Testo fornito -
__________________________________________________
INDAGINI FIN DAL MOMENTO DEL SOCCORSO
I tre procuratori ascoltati (Carmelo Zuccaro di Catania, Francesco Paolo Giordano di Siracusa e Ambrogio Cartosio di Trapani) erano stati unanimi nel ritenere indispensabile l’avvio dell’attività di polizia giudiziaria fin dai primi momenti del soccorso. È un tema centrale nella relazione perché altrimenti, ha detto Latorre, “si possono eliminare prove fondamentali”. Torna così la questione dei telefoni satellitari riutilizzati: come disse Zuccaro, quando un trafficante consegna il telefono a chi guiderà il barcone, impone di gettarlo in mare solo se il salvataggio sarà fatto da una nave militare e non in caso di privati. “Senza la presenza di polizia giudiziaria – ha confermato Latorre – i telefoni vengono riportati a riva” così come può avvenire che, mentre si soccorre un barcone carico di migranti, i trafficanti arrivino su un’altra barca e stacchino il motore del mezzo soccorso in modo da riutilizzarlo. Le possibilità sono due: o le Ong accettano di imbarcare unità di pg (ipotesi peregrina sia perché hanno già detto che non lo faranno, sia perché battono bandiere straniere e in acque internazionali sono extraterritoriali) oppure l’organizzazione militare deve prevedere la presenza di un’unità, anche piccola, che possa intervenire immediatamente. In attesa dei contatti con le Ong, Latorre auspica che questo possa avvenire immediatamente. Riguardo ai rapporti tra le Ong e i trafficanti, nella relazione non c’è un riferimento diretto, ma il presidente della commissione ha ribadito che i magistrati sono stati “sollecitati ad approfondire tutto” e c’è l’appoggio dei senatori affinché vengano potenziati i loro strumenti come l’intercettazione dei telefoni satellitari.
__________________________________________________
Consegna - Riprendi l'articolo sulle indagini durante i soccorsi ai migranti e prosegui dopo la sua ultima frase. L'elenco qui non ha alcun ruolo.

Elenco archiviato -
__________________________________________________
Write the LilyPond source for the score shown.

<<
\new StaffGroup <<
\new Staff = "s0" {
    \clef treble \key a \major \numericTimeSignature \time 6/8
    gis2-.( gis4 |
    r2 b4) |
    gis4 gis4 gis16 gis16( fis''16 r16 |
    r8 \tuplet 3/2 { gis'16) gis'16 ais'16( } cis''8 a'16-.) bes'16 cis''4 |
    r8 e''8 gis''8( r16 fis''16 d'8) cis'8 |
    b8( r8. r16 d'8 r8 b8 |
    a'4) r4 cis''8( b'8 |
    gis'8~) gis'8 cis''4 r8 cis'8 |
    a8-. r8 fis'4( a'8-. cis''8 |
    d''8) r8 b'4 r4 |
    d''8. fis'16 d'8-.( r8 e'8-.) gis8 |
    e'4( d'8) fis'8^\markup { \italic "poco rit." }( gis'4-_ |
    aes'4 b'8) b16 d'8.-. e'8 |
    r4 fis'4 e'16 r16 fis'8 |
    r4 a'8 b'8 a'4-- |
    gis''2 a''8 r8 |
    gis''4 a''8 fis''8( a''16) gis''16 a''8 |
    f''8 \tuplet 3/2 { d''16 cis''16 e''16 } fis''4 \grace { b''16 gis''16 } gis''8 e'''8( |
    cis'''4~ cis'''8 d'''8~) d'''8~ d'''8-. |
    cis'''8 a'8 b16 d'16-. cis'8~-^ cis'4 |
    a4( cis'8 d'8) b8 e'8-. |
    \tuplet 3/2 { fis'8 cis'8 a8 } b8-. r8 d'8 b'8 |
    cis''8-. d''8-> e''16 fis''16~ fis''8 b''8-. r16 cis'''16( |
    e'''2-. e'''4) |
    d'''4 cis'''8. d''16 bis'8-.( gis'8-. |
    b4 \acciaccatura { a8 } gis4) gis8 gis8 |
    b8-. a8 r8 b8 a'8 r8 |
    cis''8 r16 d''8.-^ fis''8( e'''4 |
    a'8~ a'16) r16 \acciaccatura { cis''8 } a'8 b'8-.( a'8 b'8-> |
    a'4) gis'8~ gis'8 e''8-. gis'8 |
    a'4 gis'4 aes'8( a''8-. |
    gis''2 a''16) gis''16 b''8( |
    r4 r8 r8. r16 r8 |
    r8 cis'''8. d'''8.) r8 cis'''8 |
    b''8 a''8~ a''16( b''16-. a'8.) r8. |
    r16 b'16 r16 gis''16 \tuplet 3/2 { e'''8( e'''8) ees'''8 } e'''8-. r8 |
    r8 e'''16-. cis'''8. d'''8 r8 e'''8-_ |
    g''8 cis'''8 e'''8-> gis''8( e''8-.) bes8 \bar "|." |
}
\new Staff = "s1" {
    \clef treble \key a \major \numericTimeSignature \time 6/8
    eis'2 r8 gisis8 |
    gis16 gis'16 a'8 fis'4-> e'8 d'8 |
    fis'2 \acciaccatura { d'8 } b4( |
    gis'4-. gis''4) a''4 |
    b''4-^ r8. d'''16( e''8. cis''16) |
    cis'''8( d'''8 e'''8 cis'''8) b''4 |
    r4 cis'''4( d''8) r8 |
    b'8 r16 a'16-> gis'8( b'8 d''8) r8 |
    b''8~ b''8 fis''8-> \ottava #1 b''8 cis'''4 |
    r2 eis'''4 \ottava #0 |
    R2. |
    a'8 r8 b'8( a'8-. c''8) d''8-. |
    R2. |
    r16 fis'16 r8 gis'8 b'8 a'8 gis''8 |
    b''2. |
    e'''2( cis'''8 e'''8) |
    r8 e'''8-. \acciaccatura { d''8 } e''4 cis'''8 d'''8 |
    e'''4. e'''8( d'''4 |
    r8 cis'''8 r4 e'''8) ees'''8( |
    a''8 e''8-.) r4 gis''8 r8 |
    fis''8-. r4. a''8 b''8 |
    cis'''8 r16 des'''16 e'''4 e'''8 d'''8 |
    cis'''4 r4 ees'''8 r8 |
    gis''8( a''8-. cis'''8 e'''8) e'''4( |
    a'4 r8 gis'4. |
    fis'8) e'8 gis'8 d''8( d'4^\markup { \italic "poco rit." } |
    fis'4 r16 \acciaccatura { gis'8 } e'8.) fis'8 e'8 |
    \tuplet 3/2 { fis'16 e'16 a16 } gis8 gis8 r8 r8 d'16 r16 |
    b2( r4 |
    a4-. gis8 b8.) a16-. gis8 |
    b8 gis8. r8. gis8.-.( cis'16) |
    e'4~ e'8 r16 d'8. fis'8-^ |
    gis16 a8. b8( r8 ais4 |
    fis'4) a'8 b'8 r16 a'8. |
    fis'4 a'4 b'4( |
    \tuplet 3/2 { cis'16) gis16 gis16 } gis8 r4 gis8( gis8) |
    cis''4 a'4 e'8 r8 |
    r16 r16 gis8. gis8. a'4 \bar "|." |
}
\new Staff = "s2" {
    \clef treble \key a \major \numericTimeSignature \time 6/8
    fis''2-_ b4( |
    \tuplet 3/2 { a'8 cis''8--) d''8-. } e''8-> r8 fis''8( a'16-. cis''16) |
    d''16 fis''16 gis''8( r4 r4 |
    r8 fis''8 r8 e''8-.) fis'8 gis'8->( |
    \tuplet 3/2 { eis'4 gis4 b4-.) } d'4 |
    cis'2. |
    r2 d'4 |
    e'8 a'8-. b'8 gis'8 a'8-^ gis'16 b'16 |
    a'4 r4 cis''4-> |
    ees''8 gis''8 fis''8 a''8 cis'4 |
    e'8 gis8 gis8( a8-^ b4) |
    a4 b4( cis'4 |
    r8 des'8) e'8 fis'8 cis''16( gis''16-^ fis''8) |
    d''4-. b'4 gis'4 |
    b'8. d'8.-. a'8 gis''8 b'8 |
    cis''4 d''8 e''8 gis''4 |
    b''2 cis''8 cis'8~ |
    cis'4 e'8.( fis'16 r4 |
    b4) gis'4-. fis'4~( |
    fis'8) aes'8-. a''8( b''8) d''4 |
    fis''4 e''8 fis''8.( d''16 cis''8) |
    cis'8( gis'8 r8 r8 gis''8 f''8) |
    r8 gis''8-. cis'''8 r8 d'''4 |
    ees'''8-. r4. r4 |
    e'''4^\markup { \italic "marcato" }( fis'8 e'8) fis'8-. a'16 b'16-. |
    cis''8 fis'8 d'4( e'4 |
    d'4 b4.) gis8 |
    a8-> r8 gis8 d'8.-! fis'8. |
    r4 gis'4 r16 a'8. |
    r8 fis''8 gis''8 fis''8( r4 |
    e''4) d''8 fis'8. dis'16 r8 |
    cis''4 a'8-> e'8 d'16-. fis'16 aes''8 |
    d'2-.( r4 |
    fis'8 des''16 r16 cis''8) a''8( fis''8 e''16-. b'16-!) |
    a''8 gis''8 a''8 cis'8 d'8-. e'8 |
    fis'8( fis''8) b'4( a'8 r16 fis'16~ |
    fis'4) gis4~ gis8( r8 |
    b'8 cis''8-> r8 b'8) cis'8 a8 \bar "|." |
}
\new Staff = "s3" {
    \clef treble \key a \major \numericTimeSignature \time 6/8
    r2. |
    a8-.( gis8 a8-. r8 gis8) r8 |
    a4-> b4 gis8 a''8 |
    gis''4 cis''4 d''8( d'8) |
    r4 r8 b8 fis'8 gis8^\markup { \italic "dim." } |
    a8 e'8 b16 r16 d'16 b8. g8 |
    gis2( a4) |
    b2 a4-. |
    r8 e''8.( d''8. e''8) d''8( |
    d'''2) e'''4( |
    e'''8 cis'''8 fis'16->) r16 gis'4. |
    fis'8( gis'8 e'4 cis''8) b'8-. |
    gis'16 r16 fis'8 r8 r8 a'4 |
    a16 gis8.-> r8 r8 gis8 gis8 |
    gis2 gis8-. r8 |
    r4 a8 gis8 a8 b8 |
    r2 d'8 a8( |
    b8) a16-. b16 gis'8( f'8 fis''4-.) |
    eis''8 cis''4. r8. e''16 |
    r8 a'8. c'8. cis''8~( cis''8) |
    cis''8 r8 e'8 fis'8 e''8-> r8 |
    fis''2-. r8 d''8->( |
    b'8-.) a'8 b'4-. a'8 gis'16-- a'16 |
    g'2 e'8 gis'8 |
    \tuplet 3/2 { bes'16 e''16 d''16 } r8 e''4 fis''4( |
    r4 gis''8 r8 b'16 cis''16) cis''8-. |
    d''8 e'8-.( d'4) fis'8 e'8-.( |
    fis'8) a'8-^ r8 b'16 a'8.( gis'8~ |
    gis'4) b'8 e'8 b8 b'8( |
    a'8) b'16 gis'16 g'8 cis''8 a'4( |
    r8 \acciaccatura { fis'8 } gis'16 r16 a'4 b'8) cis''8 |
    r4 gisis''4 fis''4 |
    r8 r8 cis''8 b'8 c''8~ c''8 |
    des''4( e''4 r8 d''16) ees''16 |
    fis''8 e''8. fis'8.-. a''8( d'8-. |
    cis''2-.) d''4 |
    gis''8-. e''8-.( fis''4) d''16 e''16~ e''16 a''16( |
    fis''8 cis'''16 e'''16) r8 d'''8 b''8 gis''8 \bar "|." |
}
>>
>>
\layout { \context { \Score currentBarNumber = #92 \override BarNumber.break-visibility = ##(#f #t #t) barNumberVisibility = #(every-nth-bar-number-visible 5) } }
__________________________________________________
Risultato -
IL RUOLO OPACO DI MALTA E TUNISIA
Il coinvolgimento di Libia, Malta e Tunisia diventerà indispensabile. Nel caso della Libia, mentre continuano i contatti con il governo italiano che sta fornendo alcune motovedette alla loro guardia costiera, bisognerà creare anche a Tripoli un Mrcc, cioè un centro di coordinamento e soccorso. Su questo sta lavorando la Guardia costiera italiana, com’è stato confermato nelle audizioni più recenti, utilizzando anche fondi europei. È invece inaccettabile il comportamento di Malta, che come ulteriore sberleffo è presidente di turno del semestre europeo. Con l’esplosione della crisi migratoria, le autorità di Malta hanno semplicemente cessato di rispondere, come hanno confermato molti dei soggetti ascoltati durante l’indagine. L’Italia dunque oggi è costretta a operare in un’area di un milione di chilometri quadrati ed è perciò urgente delimitare le aree Sar (ricerca e soccorso) di Italia e Malta. Un problema diplomatico anche perché, ha spiegato Latorre, Malta non vuole rinunciare agli incassi derivanti dalle tasse di sorvolo che devono pagare le compagnie aeree. Discorso analogo per la Tunisia, che non risponde alle chiamate di soccorso e non ha recepito la direttiva sul “porto sicuro”. A questo proposito, la relazione approvata dalla commissione Difesa auspica un intervento delle istituzioni internazionali in modo da realizzare in Libia, Tunisia e Malta “porti sicuri” o, come’è detto nelle normative, “place of safety” sotto l’egida dell’Onu, dell’Unhcr e dell’Oim per accogliere i migranti soccorsi nelle rispettive aree Sar.
LO SPIRITO BIPARTISAN
Il voto unanime dà più peso alla relazione. Un “minimo comun denominatore” l’ha definito il vicepresidente del Senato Maurizio Gasparri (FI). In una nota firmata, oltre che da Gasparri, anche da Paolo Romani, capogruppo forzista al Senato, e da Bruno Alicata, capogruppo di FI in commissione Difesa, si insiste sulla necessità di passare alla fase 2-B della missione Eunavfor Med (Operazione Sophia, il cui mandato scadrà il 27 luglio salvo probabili proroghe) con l’ingresso nelle acque libiche: occorrendo una risoluzione del Consiglio di sicurezza del quale fa provvisoriamente parte l’Italia, FI chiede un ruolo diplomatico più incisivo. Purtroppo, occorre anche il placet del governo libico, con quel che ne consegue stante il caos attuale.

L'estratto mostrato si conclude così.